# How to disable Airtel Missed Call Alerts



## RCuber (May 30, 2012)

Airtel activated "Missed Call Feature" and its free for 3 months..  I want to cancel it immediately.. 

I tried going through the IVR (121) and I wasn't able to find it the entry for deactivating the said feature.. 

I cannot find the correct SMS and number to be sent to deactivate the service.. 

can anyone share the number with me? ??


----------



## fz8975 (May 30, 2012)

try calling customer care straight away 
they'll help you out


----------



## gopi_vbboy (May 30, 2012)

Message STOP to 121
 *www.airtel.in/star-stop/index.html


----------



## RCuber (May 30, 2012)

fz8975 said:


> try calling customer care straight away
> they'll help you out


hehe. I wanted to avoid the hassle of speaking to those idiot's... 


gopi_vbboy said:


> Message STOP to 121
> starstop



No active services enabled on my phone


----------



## Vyom (May 30, 2012)

gopi_vbboy said:


> Message STOP to 121
> starstop



Thanks man. Don't know about the OP, but the STOP message did helped me to stop a service, "FACEBOOK_1" which I don't ever recall activating, since I have an Android and I can always use Facebook app. :S


----------



## Nipun (May 30, 2012)

It shows an option to enable missed call alerts for me in *121#
Must be a disable option too


----------



## RCuber (May 31, 2012)

To stop Airtel missed call alert service call "321*883# . unsubscribed  .. 

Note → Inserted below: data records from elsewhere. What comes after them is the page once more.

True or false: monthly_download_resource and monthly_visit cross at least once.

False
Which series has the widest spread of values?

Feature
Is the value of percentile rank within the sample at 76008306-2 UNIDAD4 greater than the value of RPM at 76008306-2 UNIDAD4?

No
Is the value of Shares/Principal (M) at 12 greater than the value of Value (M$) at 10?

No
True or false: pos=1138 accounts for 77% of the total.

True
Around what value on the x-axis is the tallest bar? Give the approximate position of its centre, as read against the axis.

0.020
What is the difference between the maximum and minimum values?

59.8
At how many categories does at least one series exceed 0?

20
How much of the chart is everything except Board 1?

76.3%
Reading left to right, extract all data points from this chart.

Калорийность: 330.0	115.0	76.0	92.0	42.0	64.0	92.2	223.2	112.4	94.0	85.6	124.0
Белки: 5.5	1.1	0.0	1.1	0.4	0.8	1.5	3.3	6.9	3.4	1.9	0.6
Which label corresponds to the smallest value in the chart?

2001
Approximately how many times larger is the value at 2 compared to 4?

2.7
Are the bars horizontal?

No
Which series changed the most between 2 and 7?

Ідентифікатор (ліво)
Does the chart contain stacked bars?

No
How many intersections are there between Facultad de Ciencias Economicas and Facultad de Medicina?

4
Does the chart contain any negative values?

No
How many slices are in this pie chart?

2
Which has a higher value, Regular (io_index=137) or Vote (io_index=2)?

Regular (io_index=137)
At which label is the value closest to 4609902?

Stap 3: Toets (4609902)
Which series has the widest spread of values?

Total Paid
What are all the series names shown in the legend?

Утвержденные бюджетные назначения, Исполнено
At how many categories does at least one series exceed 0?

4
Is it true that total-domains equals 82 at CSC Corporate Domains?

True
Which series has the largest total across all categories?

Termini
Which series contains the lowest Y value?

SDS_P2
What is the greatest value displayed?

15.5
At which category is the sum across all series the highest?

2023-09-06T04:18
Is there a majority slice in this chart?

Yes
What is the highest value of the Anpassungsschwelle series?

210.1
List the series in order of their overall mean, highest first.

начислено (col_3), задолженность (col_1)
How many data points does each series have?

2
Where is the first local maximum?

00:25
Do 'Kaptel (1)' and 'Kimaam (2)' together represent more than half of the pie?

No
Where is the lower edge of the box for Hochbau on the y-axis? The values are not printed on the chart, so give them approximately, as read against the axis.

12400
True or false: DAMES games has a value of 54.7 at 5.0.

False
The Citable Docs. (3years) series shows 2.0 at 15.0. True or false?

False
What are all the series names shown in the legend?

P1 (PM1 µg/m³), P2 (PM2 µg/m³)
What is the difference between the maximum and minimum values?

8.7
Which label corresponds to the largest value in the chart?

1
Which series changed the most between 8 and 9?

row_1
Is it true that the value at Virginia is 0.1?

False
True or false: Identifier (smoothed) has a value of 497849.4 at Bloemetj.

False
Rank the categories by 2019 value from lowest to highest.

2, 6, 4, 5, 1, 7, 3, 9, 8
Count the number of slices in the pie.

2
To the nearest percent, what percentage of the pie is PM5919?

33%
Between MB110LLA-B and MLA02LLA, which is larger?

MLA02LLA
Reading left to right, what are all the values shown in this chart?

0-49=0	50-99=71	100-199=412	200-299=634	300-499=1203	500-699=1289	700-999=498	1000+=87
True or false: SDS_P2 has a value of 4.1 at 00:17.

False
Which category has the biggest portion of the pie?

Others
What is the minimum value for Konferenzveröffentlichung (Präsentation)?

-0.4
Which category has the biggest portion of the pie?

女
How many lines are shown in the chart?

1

FUUUUUUUUUUUUUUUUUU Airtel!!!



Thanks nipun ..you saved me lot of money ..


----------



## Faun (May 31, 2012)

Vyom said:


> Thanks man. Don't know about the OP, but the STOP message did helped me to stop a service, "FACEBOOK_1" which I don't ever recall activating, since I have an Android and I can always use Facebook app. :S



Just put the sim under your chair legs 

That will do the trick.



Spoiler



just kidding


----------



## RCuber (May 31, 2012)

Update: got confirmation SMS from Airtel.. service is now stopped.. thanks for the help guys.. 

Mods.... please lock this thread.. and put a solved tag


----------